The Color of Tarsiers
Clinton Crockett Peters
We are walking through a forest where rain falls on the broad acacia leaves and is pooling near the mud and the roots that catch our ankles. The air snatches at my neck. I come over a hill, not too far from the front desk that has maps of ranges and messages on the walls that begin with help: “Help the Tarsiers,” “Help the environment,” “Help the Philippines.” The man who was speaking on our bus told us the park is free, but we should buy something if we feel we should.
“The people who work here make no money,” he said. He was staring out the window when he mentioned this, as markets and mangroves passed by.
When I see the first tarsier, it is asleep on a tree branch, its mouse tail twisted around the stem of a leaf, rumpled fur wet in the downpour. I have to hurry after a cursory glance because there is a bigger group behind ours, urging us on, disappointment already in their faces and footsteps.
I follow our guide, winding around a corkscrew path and in pockets of pea-green leaves the size of quarters. The second tarsier is shaded and dry. The primate opens its eyes, swivels its head 190 degrees. They are nocturnal, but a dozen of us are taking pictures and crunching leaves. We’re loudly making plans for the conference back at the hotel.
We march to the third tarsier, high up in a palm tree. Our young guide, a man with brutal side chops and a Chicago Cubs cap, points with a piece of bamboo.
“You see,” he says. “They like high ground.”
It looks comforting to be up there in the shade of the palm leaves from rain and sun, and just out of earshot of our cameras. Our shutters click like eyelids fluttering. This tarsier doesn’t wake.
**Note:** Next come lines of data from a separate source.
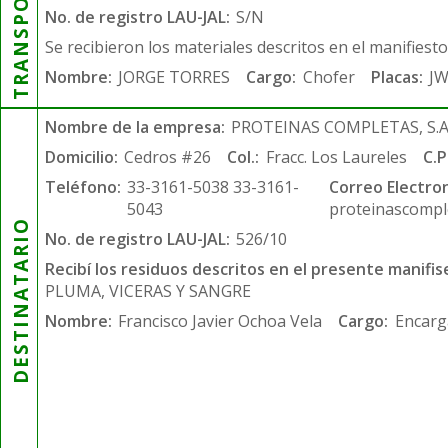
TRANSPORTISTA
No. de registro LAU-JAL:
S/N
Se recibieron los materiales descritos en el manifiest
Nombre:
JORGE TORRES
Cargo:
Chofer
Placas:
JW
Nombre de la empresa:
PROTEINAS COMPLETAS, S.A.
Domicilio:
Cedros #26
Col.:
Fracc. Los Laureles
C.P
Teléfono:
33-3161-5038 33-3161-
Correo Electron
5043
proteinascompl
DESTINATARIO
No. de registro LAU-JAL:
526/10
Recibí los residuos descritos en el presente manifis
PLUMA, VICERAS Y SANGRE
Nombre:
Francisco Javier Ochoa Vela
Cargo:
Encarg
Somehow it hits us all at once: the lack of sleep from travel on our fellowship, the jet-lag, the hunger for lunch. We are on a writing vacation yet we move on heads down, feet shuffling as if we’re bearing a load.
We hear from our guide that there are only ten tarsiers in this park, and only about 200 in the wild around this island where they are indigenous. They are small, narrow boned, easy to break. Visitors sometimes want the apple-sized primates as pets. Holding one could shatter it.
“You may think the tarsiers are cute,” the guide says, “but they are not your babies.”
Elsewhere on the island there is what the guide calls “concentration camps,” laboratories where tarsiers are kept in pens and taken out, put on people’s shoulders. Each tarsier lasts about a year, he says, in that sparkling pet shop, and so new ones are taken from the wild to fill the cages.
At our fourth and last view, I bend down and my face gets as close to him as it is to my own hand later when I take out my wallet and hold it up to count the bills. I see the tarsier folded into a shape like a fist, his wet fur smooth, fleshy. His owl head buried into his chest. He is breathing — a slight ripple of peach fuzz rising up and down, about one breath per long second. His ears branch off in a Y, and his tail hanging down like what should carry a weight for a ticking clock.
A little quake echoes in my stomach. A sleeping heart, I think. A pumping fist (it’s about the size of my heart), beating, breathing, sending blood through the forest and island.
I come back into the gift store where there is a spotted dog walking around hungry and a glass case selling watches, key chains, sunglasses, small bags, T-shirts, cokes, and postcards of wide-eyed tarsiers.
After we pay for what we want, we drive away, down a dirt road, my arm on the window sill as another bus passes us on the way in. All I can see out the window, is green.